(Input data)
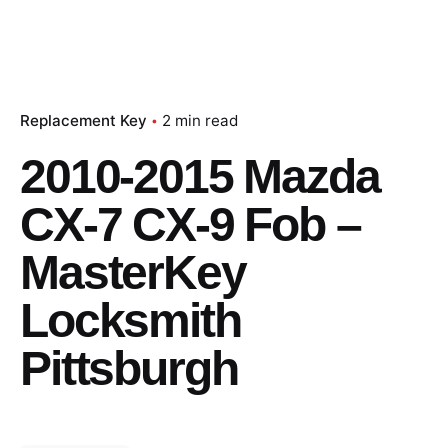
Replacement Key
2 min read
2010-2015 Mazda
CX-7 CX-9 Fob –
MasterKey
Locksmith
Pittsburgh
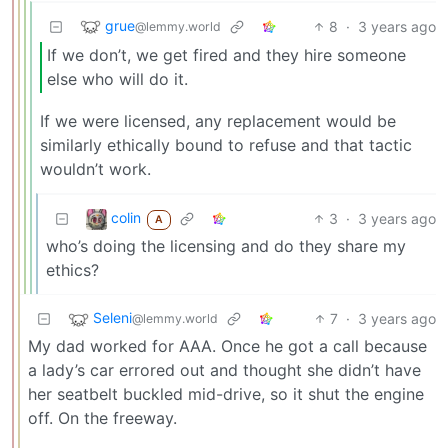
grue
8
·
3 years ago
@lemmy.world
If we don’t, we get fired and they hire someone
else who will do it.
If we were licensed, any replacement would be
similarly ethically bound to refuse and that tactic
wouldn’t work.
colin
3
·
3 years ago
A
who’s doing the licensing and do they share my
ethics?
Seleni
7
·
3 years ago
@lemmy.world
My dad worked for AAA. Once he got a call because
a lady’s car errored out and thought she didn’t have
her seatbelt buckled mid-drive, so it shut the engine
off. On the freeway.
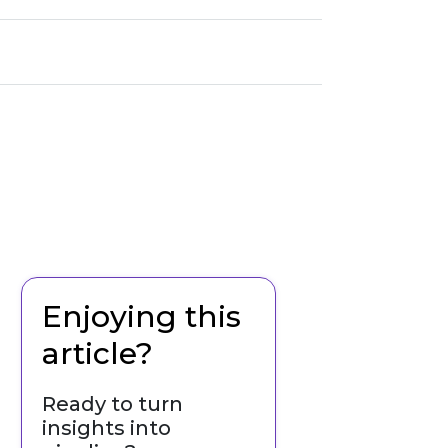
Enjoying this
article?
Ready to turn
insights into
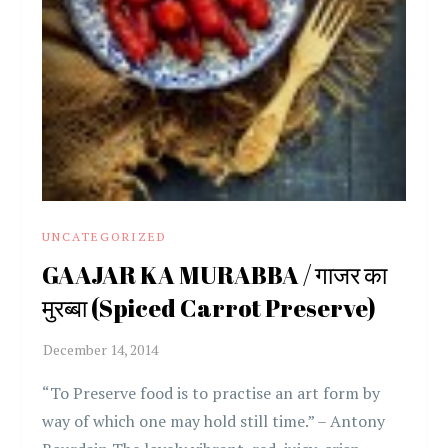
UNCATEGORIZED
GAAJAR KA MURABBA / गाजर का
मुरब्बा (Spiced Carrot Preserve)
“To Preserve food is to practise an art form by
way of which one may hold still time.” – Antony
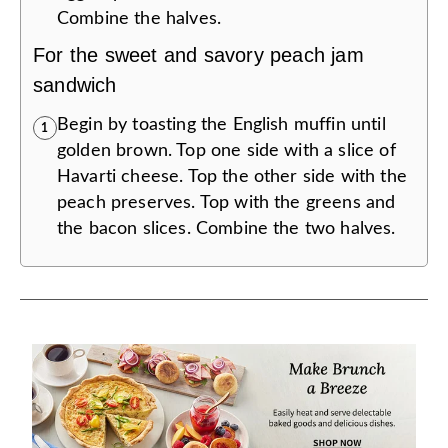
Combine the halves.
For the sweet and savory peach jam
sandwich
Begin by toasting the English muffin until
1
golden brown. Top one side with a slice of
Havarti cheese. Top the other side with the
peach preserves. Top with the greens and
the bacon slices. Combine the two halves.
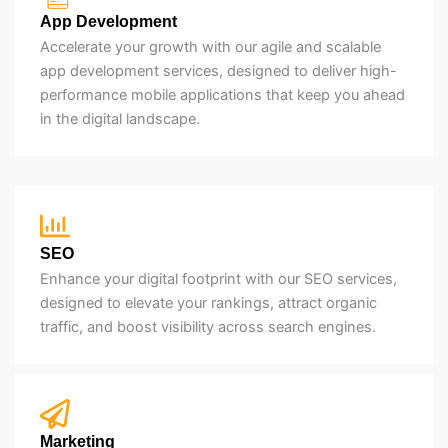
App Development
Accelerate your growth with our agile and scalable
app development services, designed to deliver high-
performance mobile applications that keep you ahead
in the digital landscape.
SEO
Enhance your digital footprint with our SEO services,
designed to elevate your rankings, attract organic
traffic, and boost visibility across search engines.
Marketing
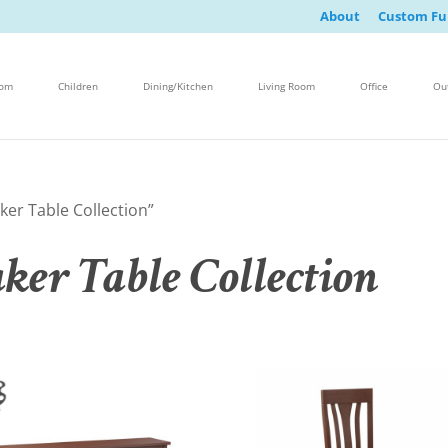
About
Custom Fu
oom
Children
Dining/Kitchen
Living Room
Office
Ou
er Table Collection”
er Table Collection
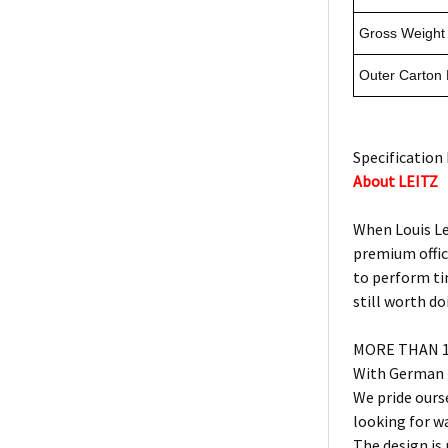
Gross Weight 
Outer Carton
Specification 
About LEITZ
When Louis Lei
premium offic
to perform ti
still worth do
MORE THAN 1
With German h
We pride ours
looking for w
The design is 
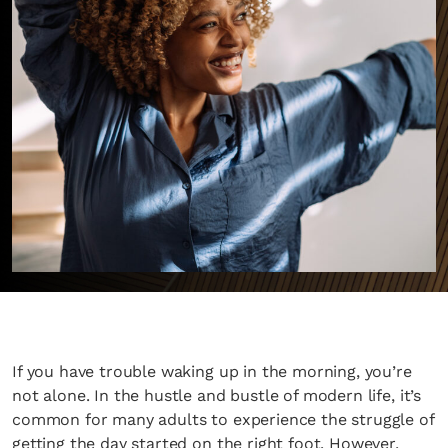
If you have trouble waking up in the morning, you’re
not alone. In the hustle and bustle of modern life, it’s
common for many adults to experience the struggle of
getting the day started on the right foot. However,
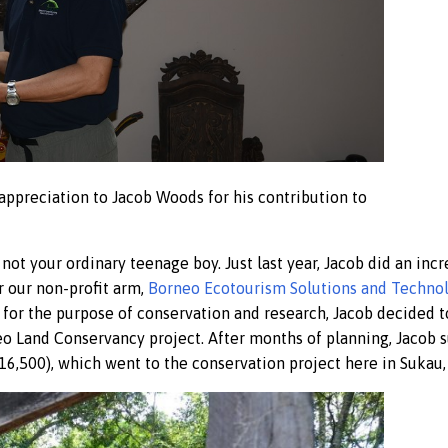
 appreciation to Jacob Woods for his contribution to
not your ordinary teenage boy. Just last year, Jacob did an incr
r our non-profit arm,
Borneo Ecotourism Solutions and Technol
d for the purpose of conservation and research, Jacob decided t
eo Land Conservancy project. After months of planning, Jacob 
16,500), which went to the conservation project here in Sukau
(End Input data)
## Prompt
Repeat the lines of the items above starting at the line that contains "appreciation to Jacob" and ending at the line that contains "d for the purpose".

## Task result
 appreciation to Jacob Woods for his contribution to
not your ordinary teenage boy. Just last year, Jacob did an incr
r our non-profit arm,
Borneo Ecotourism Solutions and Technol
d for the purpose of conservation and research, Jacob decided t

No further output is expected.